The Fuss Over Food

Article by: Akshay Sharathchandra

The tapping of the feet, the glances at the clock, the subtle packing of the backpack – ever seen these actions before? Of course, you have; every student has because these are the signs of the final minutes before lunch break.

ISM is lucky to have a cafeteria where there’s never a shortage in food choices. From the vegetarian food at Yogi Chef to the mouth-watering pastas at Piadina, our cafeteria boasts a large variety of cuisines and meal sizes. Unfortunately, the same cannot be said for many other schools in the world.

In several public schools in the United States, lunch options are limited so many just eat whatever is offered. Sophomore Mark Winhoffer, who attended an American public school before coming to Manila, claims that the variety of food available at ISM is “6 times” that of his previous school. He states that the items offered there are unhealthy, chips and slushies being among student favorites. While these may be tasty, many parents are against their children eating such unhealthy food. One notable parent with such views is First Lady Michelle Obama.

Back in 2010, she established the “Let’s Move” campaign to combat the rates of childhood obesity in the United States. Partnering with several school districts, this campaign works to provide healthier food options in cafeterias. Although it has been in development for the last few years, its effects are only seen now, catching the eyes – and tastebuds – of many public school children by surprise.

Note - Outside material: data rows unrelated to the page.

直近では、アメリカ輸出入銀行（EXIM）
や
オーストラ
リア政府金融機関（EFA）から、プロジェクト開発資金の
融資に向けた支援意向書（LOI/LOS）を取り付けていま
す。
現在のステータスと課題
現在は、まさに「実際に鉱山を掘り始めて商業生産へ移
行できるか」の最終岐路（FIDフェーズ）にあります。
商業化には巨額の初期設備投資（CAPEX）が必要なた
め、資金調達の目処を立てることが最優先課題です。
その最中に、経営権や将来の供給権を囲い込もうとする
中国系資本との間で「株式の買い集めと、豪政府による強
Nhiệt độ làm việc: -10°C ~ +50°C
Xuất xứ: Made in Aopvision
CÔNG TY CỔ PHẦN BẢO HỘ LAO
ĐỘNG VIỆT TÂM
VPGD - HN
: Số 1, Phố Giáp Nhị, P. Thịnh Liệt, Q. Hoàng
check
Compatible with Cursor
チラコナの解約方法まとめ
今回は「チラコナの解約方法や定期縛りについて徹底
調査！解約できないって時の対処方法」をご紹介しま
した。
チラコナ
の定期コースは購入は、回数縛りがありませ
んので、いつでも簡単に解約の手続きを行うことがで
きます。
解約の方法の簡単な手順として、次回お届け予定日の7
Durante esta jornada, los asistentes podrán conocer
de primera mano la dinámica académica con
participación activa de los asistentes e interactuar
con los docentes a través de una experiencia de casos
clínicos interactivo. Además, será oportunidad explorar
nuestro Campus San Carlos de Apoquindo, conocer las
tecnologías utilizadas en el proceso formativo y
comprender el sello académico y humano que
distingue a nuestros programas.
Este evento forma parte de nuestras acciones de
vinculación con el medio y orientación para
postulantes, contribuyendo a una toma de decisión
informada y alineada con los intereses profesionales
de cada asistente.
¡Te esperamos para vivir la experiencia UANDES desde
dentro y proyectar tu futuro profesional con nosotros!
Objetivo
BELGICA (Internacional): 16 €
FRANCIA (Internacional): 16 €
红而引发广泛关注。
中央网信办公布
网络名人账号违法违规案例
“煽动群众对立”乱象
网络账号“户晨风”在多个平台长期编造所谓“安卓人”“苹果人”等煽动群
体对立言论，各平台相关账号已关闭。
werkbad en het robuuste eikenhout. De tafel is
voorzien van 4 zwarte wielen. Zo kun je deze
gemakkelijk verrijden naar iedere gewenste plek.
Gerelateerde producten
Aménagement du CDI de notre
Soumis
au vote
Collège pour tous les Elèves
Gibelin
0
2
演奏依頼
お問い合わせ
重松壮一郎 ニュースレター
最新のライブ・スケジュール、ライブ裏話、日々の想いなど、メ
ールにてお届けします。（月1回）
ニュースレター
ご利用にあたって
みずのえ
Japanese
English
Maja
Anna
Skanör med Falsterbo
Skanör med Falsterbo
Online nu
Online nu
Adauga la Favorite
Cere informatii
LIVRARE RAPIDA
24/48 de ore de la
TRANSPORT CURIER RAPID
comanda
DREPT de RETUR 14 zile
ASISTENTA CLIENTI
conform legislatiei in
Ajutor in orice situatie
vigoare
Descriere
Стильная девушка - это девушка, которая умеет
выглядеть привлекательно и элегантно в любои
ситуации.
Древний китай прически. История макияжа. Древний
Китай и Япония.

Recently, many students posted photos of their supposedly “healthier” new meals. “Mystery mush,” “Gross,” and “Decreased my appetite” are just a few of the captions accompanying pictures of unappetizing foods. All photos are also hashtagged #ThanksMichelleObama. This sarcastic statement skyrocketed to the ‘Trending’ section of Twitter, allowing millions of people to notice the unsatisfied students. Naturally, this sparked a worldwide debate.

The administrators of “Let’s Move” responded by stating that the campaign itself should not be held responsible for the food; it is the school board that makes the meal choices. Several others have responded to the tweets with varied viewpoints. It seems that these responses can be split into two parties: those who want unhealthy food in cafeterias and those who believe that the campaign is a great idea.

Both sides have good points and it certainly puts ISM, which combines both arguments, into perspective. Our canteen, while it does serve some unhealthy food, also serves healthy food. Ultimately, it is up to the students to decide what they want to eat and how healthy they want to be.